[[ Entries provided, beginning ]]

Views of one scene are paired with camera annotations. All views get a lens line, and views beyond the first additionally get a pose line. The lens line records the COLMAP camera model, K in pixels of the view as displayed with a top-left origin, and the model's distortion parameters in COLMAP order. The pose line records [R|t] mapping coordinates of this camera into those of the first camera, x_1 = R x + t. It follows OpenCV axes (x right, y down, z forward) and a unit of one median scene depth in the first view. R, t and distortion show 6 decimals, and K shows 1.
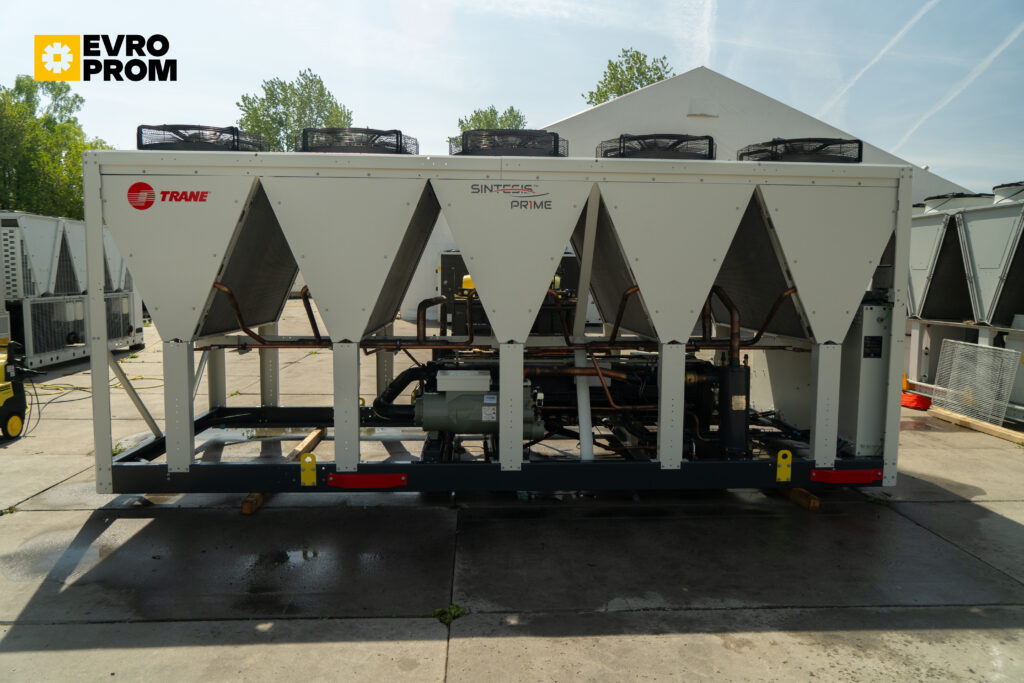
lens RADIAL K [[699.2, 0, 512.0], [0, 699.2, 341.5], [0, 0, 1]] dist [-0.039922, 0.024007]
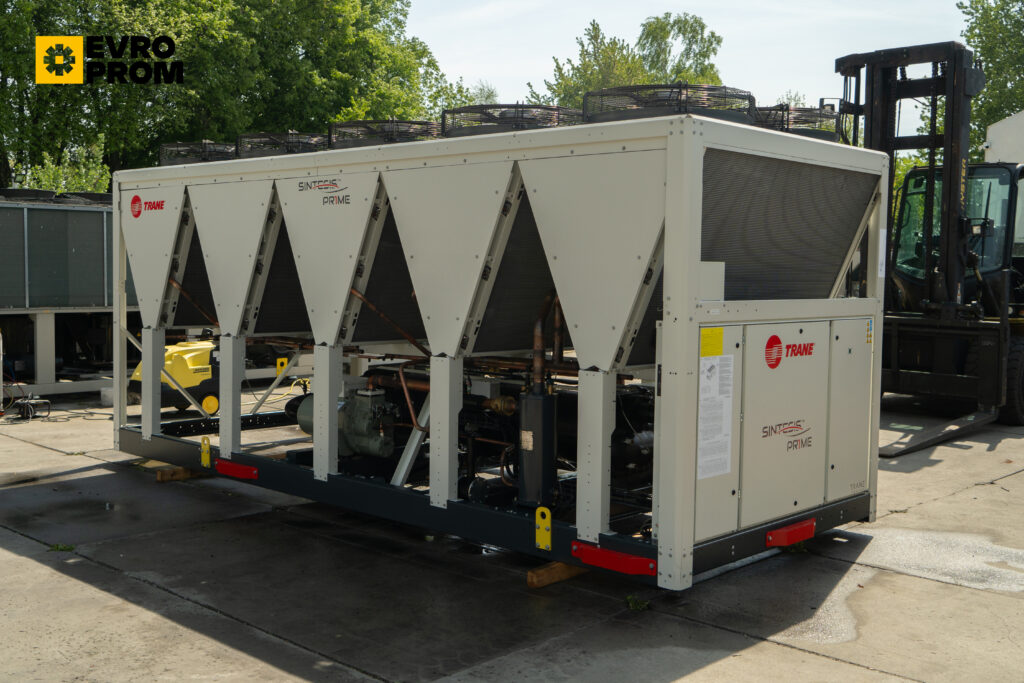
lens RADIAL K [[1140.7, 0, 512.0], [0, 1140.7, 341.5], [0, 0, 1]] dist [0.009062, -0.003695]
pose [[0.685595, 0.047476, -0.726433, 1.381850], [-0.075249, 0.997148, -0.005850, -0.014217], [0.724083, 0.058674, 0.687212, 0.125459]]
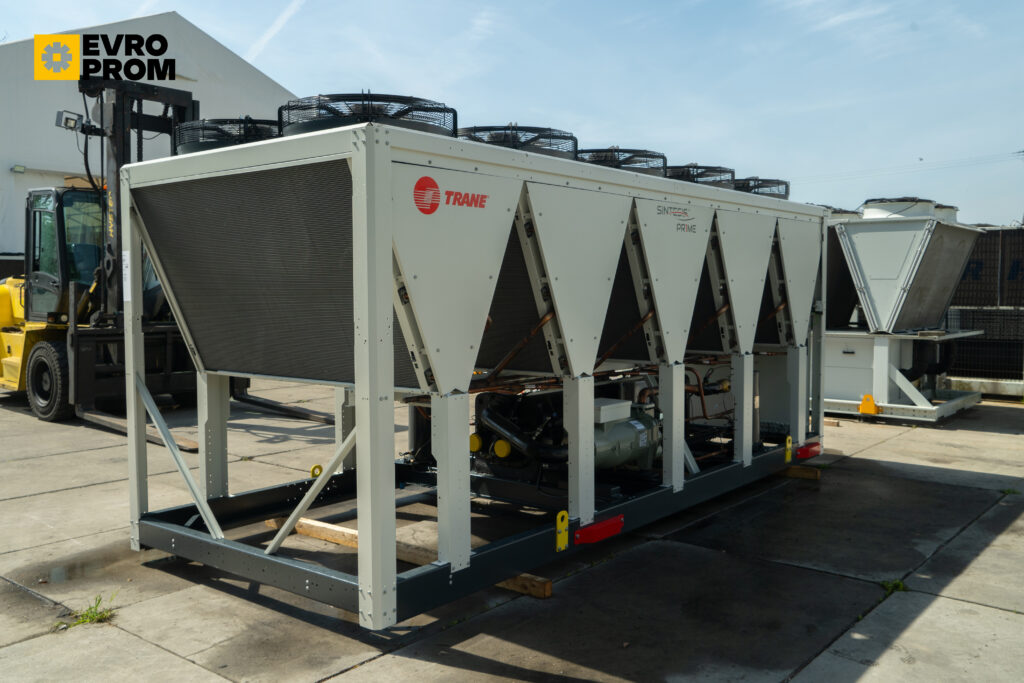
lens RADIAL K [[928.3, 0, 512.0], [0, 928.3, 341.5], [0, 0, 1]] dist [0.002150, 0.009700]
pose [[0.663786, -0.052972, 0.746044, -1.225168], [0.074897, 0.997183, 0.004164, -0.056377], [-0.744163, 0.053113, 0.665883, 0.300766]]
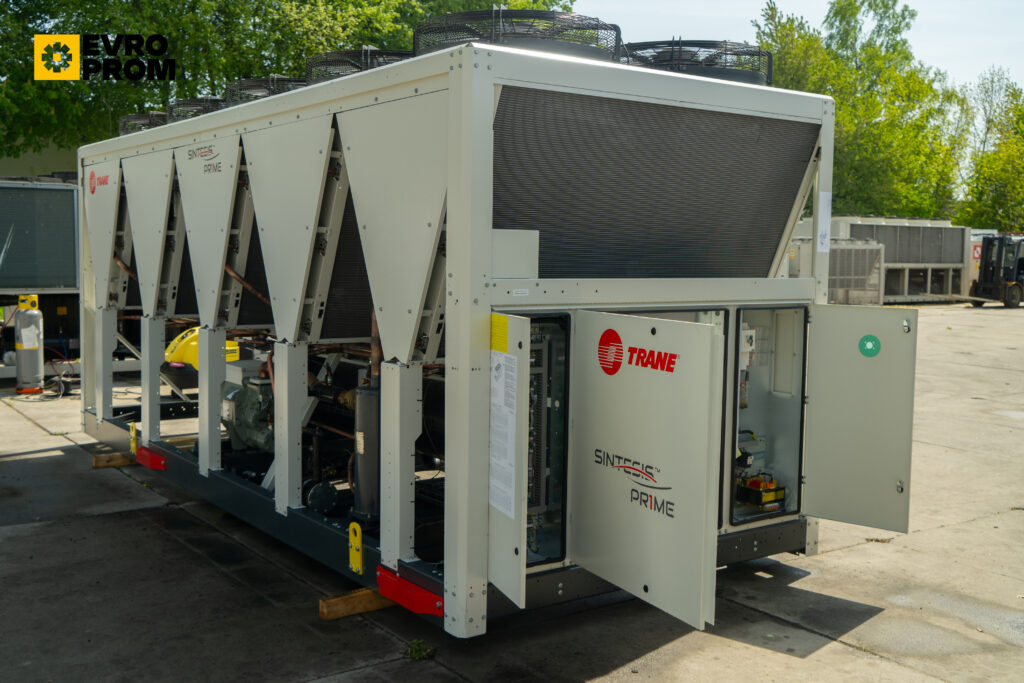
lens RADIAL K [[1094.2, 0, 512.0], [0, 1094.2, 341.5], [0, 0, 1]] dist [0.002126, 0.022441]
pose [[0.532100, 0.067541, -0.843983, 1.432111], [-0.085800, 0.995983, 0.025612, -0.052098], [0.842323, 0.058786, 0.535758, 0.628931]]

[[ Entries provided, end ]]

## [Required action]
Output the entries verbatim but drop the images.

## [Expected answer]
Views of one scene are paired with camera annotations. All views get a lens line, and views beyond the first additionally get a pose line. The lens line records the COLMAP camera model, K in pixels of the view as displayed with a top-left origin, and the model's distortion parameters in COLMAP order. The pose line records [R|t] mapping coordinates of this camera into those of the first camera, x_1 = R x + t. It follows OpenCV axes (x right, y down, z forward) and a unit of one median scene depth in the first view. R, t and distortion show 6 decimals, and K shows 1.
lens RADIAL K [[699.2, 0, 512.0], [0, 699.2, 341.5], [0, 0, 1]] dist [-0.039922, 0.024007]
lens RADIAL K [[1140.7, 0, 512.0], [0, 1140.7, 341.5], [0, 0, 1]] dist [0.009062, -0.003695]
pose [[0.685595, 0.047476, -0.726433, 1.381850], [-0.075249, 0.997148, -0.005850, -0.014217], [0.724083, 0.058674, 0.687212, 0.125459]]
lens RADIAL K [[928.3, 0, 512.0], [0, 928.3, 341.5], [0, 0, 1]] dist [0.002150, 0.009700]
pose [[0.663786, -0.052972, 0.746044, -1.225168], [0.074897, 0.997183, 0.004164, -0.056377], [-0.744163, 0.053113, 0.665883, 0.300766]]
lens RADIAL K [[1094.2, 0, 512.0], [0, 1094.2, 341.5], [0, 0, 1]] dist [0.002126, 0.022441]
pose [[0.532100, 0.067541, -0.843983, 1.432111], [-0.085800, 0.995983, 0.025612, -0.052098], [0.842323, 0.058786, 0.535758, 0.628931]]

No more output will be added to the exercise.